[Collection entries]

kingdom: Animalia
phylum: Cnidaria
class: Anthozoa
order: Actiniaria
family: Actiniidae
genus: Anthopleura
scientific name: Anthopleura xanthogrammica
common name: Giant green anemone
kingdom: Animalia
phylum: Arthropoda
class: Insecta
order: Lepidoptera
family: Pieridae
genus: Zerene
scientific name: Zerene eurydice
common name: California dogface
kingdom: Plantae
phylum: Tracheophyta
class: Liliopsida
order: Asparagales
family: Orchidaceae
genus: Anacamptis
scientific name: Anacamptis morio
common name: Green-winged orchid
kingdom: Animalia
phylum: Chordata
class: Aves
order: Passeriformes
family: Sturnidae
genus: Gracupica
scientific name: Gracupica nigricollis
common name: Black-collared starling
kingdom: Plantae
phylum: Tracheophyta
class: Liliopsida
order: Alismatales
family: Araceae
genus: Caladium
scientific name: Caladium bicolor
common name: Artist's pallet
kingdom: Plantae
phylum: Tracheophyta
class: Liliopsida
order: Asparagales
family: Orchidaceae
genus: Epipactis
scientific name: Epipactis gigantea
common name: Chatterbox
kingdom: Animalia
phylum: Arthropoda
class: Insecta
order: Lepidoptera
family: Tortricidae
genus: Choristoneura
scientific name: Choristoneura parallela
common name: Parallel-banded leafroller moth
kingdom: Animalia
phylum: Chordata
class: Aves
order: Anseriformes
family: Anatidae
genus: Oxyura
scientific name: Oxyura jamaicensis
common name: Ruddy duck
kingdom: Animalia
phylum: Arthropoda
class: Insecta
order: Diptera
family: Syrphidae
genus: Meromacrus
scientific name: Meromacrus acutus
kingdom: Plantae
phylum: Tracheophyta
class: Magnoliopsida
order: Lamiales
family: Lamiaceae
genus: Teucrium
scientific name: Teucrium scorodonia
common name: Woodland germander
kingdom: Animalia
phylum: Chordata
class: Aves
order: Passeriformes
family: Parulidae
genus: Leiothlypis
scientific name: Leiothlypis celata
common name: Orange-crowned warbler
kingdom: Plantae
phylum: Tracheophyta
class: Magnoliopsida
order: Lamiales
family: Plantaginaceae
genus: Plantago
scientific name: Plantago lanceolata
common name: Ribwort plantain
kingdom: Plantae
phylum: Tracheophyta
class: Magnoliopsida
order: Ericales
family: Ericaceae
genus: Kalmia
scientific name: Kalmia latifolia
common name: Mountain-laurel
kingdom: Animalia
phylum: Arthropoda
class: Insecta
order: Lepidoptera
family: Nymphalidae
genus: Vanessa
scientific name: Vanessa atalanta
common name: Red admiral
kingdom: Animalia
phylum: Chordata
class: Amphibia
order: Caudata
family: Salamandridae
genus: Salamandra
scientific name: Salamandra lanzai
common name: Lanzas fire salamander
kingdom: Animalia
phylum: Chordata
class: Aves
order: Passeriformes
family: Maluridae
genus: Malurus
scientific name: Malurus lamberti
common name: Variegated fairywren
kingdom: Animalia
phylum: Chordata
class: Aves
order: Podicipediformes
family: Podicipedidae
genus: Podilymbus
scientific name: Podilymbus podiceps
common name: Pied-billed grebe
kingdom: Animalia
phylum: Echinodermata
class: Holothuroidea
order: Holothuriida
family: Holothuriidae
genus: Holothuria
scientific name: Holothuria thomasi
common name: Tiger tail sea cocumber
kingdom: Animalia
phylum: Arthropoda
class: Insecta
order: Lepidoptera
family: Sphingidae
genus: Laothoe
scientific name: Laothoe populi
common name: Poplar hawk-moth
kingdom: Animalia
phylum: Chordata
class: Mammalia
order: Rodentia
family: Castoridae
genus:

▸ Given exercise: Could you lay out the stretch of the records from the line containing "common name: Mountain-laurel" through the line containing "common name: Pied-billed grebe", both included, as a JSON list of strings, one string per line and blank lines omitted? Include nothing outside that stretch.

▸ Exercise solution:
[
  "common name: Mountain-laurel",
  "kingdom: Animalia",
  "phylum: Arthropoda",
  "class: Insecta",
  "order: Lepidoptera",
  "family: Nymphalidae",
  "genus: Vanessa",
  "scientific name: Vanessa atalanta",
  "common name: Red admiral",
  "kingdom: Animalia",
  "phylum: Chordata",
  "class: Amphibia",
  "order: Caudata",
  "family: Salamandridae",
  "genus: Salamandra",
  "scientific name: Salamandra lanzai",
  "common name: Lanzas fire salamander",
  "kingdom: Animalia",
  "phylum: Chordata",
  "class: Aves",
  "order: Passeriformes",
  "family: Maluridae",
  "genus: Malurus",
  "scientific name: Malurus lamberti",
  "common name: Variegated fairywren",
  "kingdom: Animalia",
  "phylum: Chordata",
  "class: Aves",
  "order: Podicipediformes",
  "family: Podicipedidae",
  "genus: Podilymbus",
  "scientific name: Podilymbus podiceps",
  "common name: Pied-billed grebe"
]